Discovering a possible cure for AIDS

11:00 p.m

Tuesday 02 August 2022

A 66-year-old man who has been infected with HIV since the 1980s underwent a bone marrow transplant to treat leukemia from a donor with natural resistance to the virus, after which doctors reported the possibility that he had been cured of the virus, making him the fourth case of recovery from the disease.

According to the BBC Arabic website, the man, who refused to reveal his identity, was stopped from taking the drug that treats AIDS.

The man said that his happiness is indescribable for the disappearance of the virus from his body, and the man is known as the “City of Hope” patient after the name of the hospital where he was treated in Duarte, California, in the United States. Acquired immunodeficiency, which gives people a normal life expectancy. The acquired immunodeficiency virus (HIV) destroys the body’s immune system, and this can lead to AIDS or acquired immunodeficiency syndrome, and the body struggles to fight infection.
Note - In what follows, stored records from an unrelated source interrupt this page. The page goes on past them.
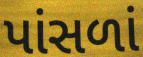
પાંસળાં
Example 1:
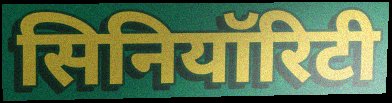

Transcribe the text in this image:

सिनियॉरिटी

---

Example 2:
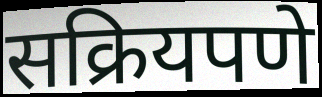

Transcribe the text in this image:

सक्रियपणे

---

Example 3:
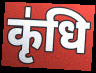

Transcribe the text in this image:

कृ॑धि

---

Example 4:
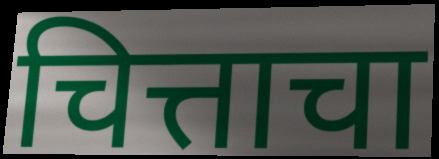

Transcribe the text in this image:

चित्ताचा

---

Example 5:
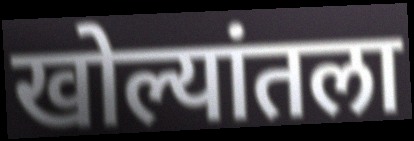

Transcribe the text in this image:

खोल्यांतला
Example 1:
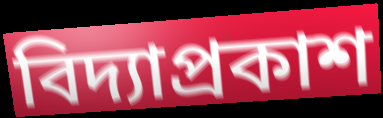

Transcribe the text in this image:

বিদ্যাপ্রকাশ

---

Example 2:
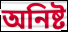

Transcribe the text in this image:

অনিষ্ট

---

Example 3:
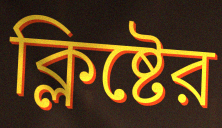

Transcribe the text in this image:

ক্লিষ্টের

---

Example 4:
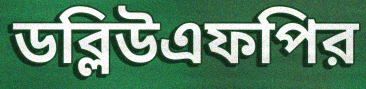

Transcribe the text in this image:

ডব্লিউএফপির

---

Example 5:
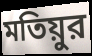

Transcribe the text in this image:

মতিয়ুর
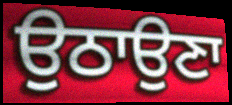
ਉਠਾਉਣਾ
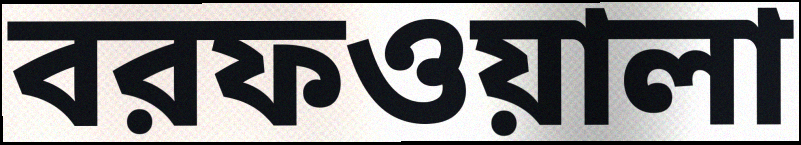
বরফওয়ালা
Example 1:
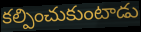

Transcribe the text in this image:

కల్పించుకుంటాడు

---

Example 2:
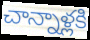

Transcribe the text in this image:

చాన్నాళ్లకి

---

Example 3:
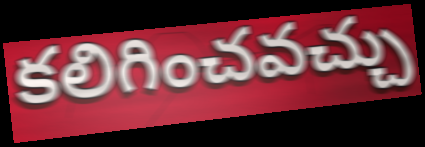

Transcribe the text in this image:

కలిగించవచ్చు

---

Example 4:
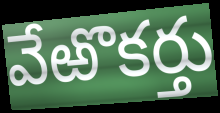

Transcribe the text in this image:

వేఱొకర్తు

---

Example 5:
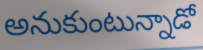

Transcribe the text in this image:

అనుకుంటున్నాడో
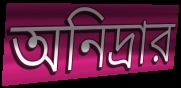
অনিদ্রার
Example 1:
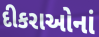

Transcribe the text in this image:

દીકરાઓનાં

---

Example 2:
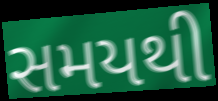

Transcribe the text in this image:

સમયથી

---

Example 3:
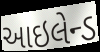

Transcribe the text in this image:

આઇલેન્ડ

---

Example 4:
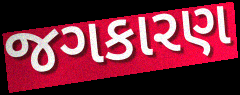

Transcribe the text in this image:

જગકારણ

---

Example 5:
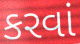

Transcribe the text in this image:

કરવાં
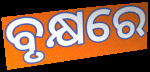
ବୃକ୍ଷରେ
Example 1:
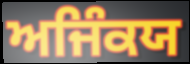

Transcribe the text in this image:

ਅਜਿੰਕਯ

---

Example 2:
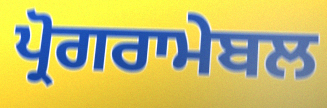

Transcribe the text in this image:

ਪ੍ਰੋਗਰਾਮੇਬਲ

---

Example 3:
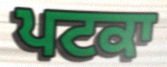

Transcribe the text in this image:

ਪਟਕਾ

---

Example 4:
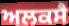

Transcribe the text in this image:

ਅਲਕਸੈ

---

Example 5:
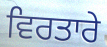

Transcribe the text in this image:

ਵਿਰਤਾਰੇ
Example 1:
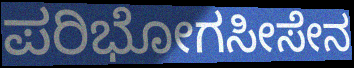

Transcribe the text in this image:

ಪರಿಭೋಗಸೀಸೇನ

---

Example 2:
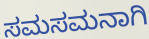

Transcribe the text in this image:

ಸಮಸಮನಾಗಿ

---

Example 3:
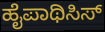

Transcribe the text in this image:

ಹೈಪಾಥಿಸಿಸ್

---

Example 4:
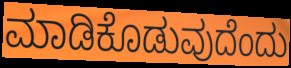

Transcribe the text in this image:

ಮಾಡಿಕೊಡುವುದೆಂದು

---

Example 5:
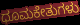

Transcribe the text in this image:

ಧೂಮಕೇತುಗಳು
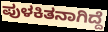
ಪುಳಕಿತನಾಗಿದ್ದೆ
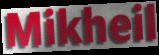
Mikheil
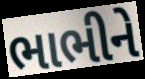
ભાભીને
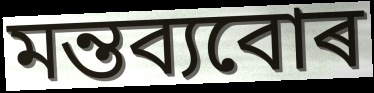
মন্তব্যবোৰ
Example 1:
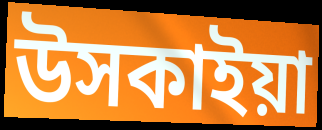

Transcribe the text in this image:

উসকাইয়া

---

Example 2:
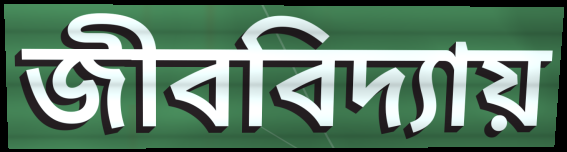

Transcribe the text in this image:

জীববিদ্যায়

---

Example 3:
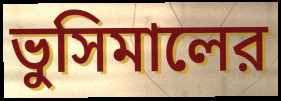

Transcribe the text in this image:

ভুসিমালের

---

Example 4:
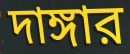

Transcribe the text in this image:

দাঙ্গার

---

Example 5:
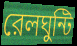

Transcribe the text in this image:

রেলঘুন্টি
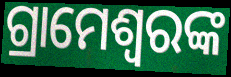
ଗ୍ରାମେଶ୍ୱରଙ୍କ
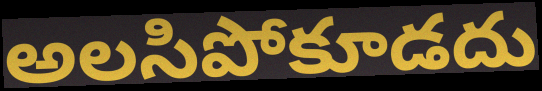
అలసిపోకూడదు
In a statement, the man said: “When I was diagnosed with HIV in 1988, like many, I thought it was like a death sentence. I never imagined I would live to see that day.”

The patient did not take medications to treat acquired immunodeficiency after he contracted leukemia at the age of 63. The medical team decided that he needed a bone marrow transplant to replace the cancerous blood cells. By chance, the donor was HIV-resistant.

The virus enters white blood cells using a microscopic entrance by a protein called CCR5

But some people, including the donor, have mutations in CCR5 that close the door and keep HIV at bay.

The City of Hope patient was closely monitored after the transplant, and HIV levels became undetectable in his body.

“We were so excited to tell him that his body no longer had HIV and that he no longer needed the anti-retrovirals he had been taking for the past 30 years,” says Dr. Jana Decter, an immunologist at City of Hope Hospital.

The first time something similar happened was in 2011 when Timothy Brown – known as the Berlin Patient – became the first person in the world to be cured of AIDS. There have been three similar cases in the past three years.

Read also: Symptoms of HIV infection – do they differ according to the disease stage?

The City of Hope patient is the oldest patient to be treated in this way and is the patient who has lived with HIV for the longest time. However, bone marrow transplants will not revolutionize HIV treatment for the 38 million people in the world who currently have it.

“It’s a complex procedure with potentially significant side effects,” says Dr. Dikter. “So it’s not an ideal option for most people living with HIV.”

Researchers are working on ways to target CCR5 via genes as a potential treatment.

The case was reported at the AIDS 2022 conference in Montreal, Canada. Commenting on the findings, Professor Sharon Lewin, president-elect of the International AIDS Society, said: “Treatment remains the ultimate goal of HIV research.”

She said there had been “a handful of individual cures before” that had provided “continuing hope for people living with HIV, and an inspiration to the scientific community”.